The bank switch means is controlled by the register bank designation control signal to determine which of the register banks the arithmetic unit accesses, and the memory access means accesses any of the other register banks. And
7. The multiprocessor system according to claim 6, wherein access to the register by the arithmetic unit and access to the register by the memory access means can be performed simultaneously.

8. The multiprocessor system according to claim 6 or 7, wherein at least one of a memory area accessed by the first processor and a memory area accessed by the second processor in the external memory. A multiprocessor system with shared parts.

An instruction decoder that decodes an instruction including a register bank designation instruction and a normal instruction to generate a control signal, an arithmetic unit that performs arithmetic processing based on the control signal from the instruction decoder, and a signal of the arithmetic unit A memory access means for inputting / outputting data to / from an external memory, a plurality of register banks each including the arithmetic unit and a register accessible from the memory access means, and the arithmetic unit and the memory access means. A control method of a processor comprising bank switch means for determining which register bank to access,
The instruction decoder generating a register bank designation control signal based on the register bank designation instruction;
By controlling the bank switch means with the register bank designation control signal, the register bank assigned to the register used by the operand of the normal instruction after the register bank designation instruction is switched, and the register bank is accessed by the computing unit. A step of controlling whether to
Switching the register bank assigned to the register used by the operand by controlling the bank switch means by the register bank designation control signal, and controlling which register bank the memory access means accesses;
A method for controlling a processor having a multi-bank register, comprising: executing the normal instruction using an operand.

The step of executing the normal instruction with an operand comprises:
10. The multi-bank register according to claim 9, comprising a step in which an access to a register in a certain register bank by the arithmetic unit and an access by a memory access means to a register in another register bank are simultaneously performed. A method for controlling a processor having:

The register bank designation instruction is a register bank setting modification instruction,
The register bank setting modification instruction controls the bank switch means to execute the normal instruction immediately after the register bank setting modification instruction using an operand, so that the normal instruction immediately after the register bank setting modification instruction is executed. The method for controlling a processor according to claim 9 or 10, wherein the instruction is an instruction for switching a register bank assigned to a register of the operand.
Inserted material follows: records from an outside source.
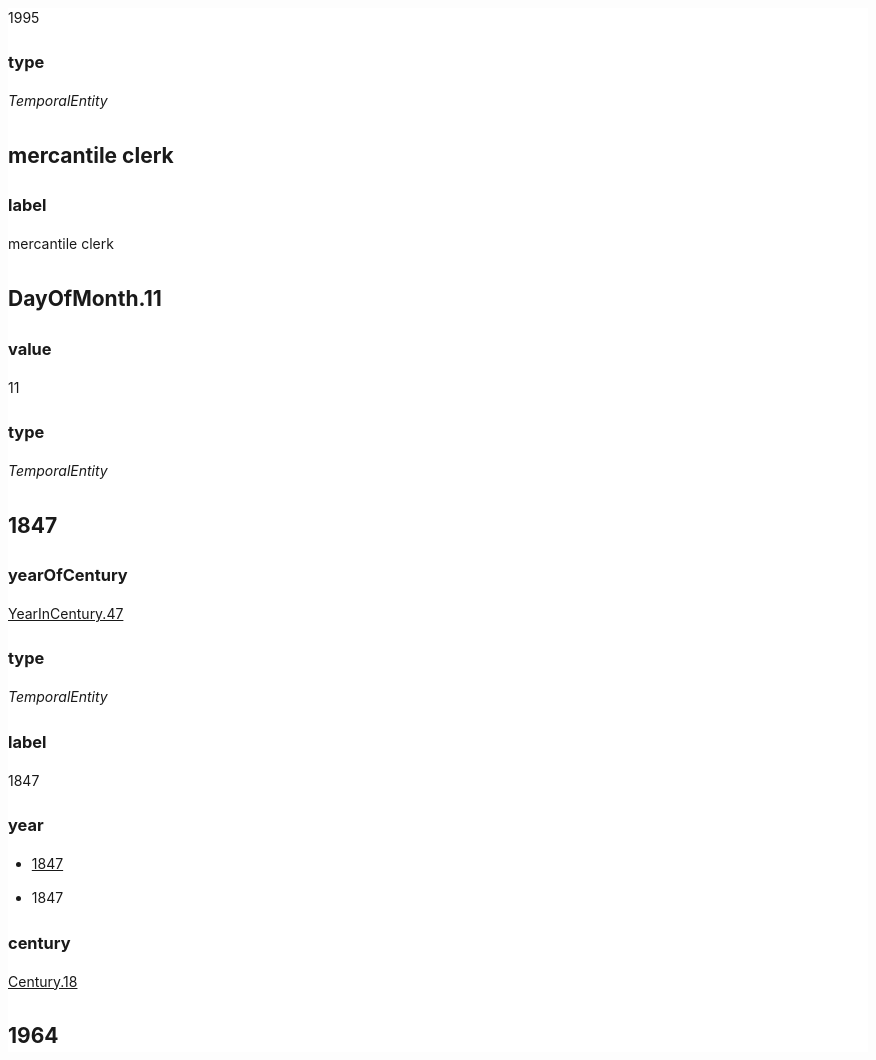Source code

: 
1995

### type


*TemporalEntity*

## mercantile clerk

### label


mercantile clerk

## DayOfMonth.11

### value


11

### type


*TemporalEntity*

## 1847

### yearOfCentury


[YearInCentury.47](#YearInCentury.47)

### type


*TemporalEntity*

### label


1847

### year

 - [1847](#1847)

 - 1847

### century


[Century.18](#Century.18)

## 1964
When the register bank setting modification instruction is immediately preceding, the instruction length is extended from the instruction length of the normal instruction, and the register bank setting modification instruction and the immediately following normal instruction have the extended instruction length. 12. The method of controlling a processor according to claim 11, wherein the instruction is a single instruction.

The register bank designation instruction is a register bank setting instruction,
In a normal instruction after the register bank designation instruction, register bank allocation based on the register bank designation instruction is applied to a register used by the operand without requiring an explicit register bank designation. A method for controlling a processor according to claim 9 or 10.